INSTRUCTION:
Put the lines below into a numbered list, skipping any blank lines and leaving out the pictures.

EXCERPTED RECORDS:
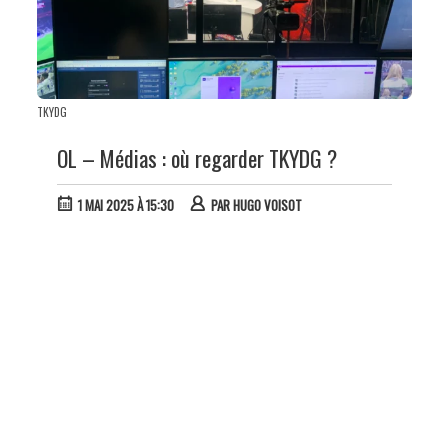
TKYDG
OL – Médias : où regarder TKYDG ?
1 MAI 2025 À 15:30
PAR
HUGO VOISOT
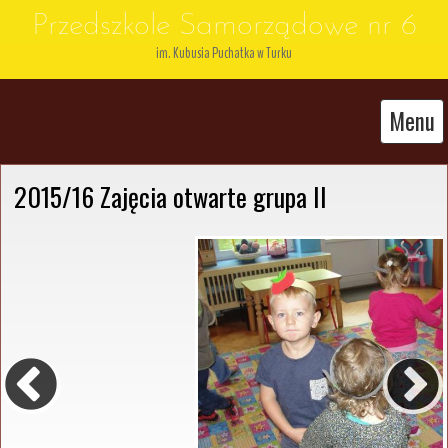
Przedszkole Samorządowe nr 6
im. Kubusia Puchatka w Turku
Menu
2015/16 Zajęcia otwarte grupa II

ANSWER SPACE:
1. TKYDG
2. OL – Médias : où regarder TKYDG ?
3. 1 MAI 2025 À 15:30
4. PAR
5. HUGO VOISOT
6. Przedszkole Samorządowe nr 6
7. im. Kubusia Puchatka w Turku
8. Menu
9. 2015/16 Zajęcia otwarte grupa II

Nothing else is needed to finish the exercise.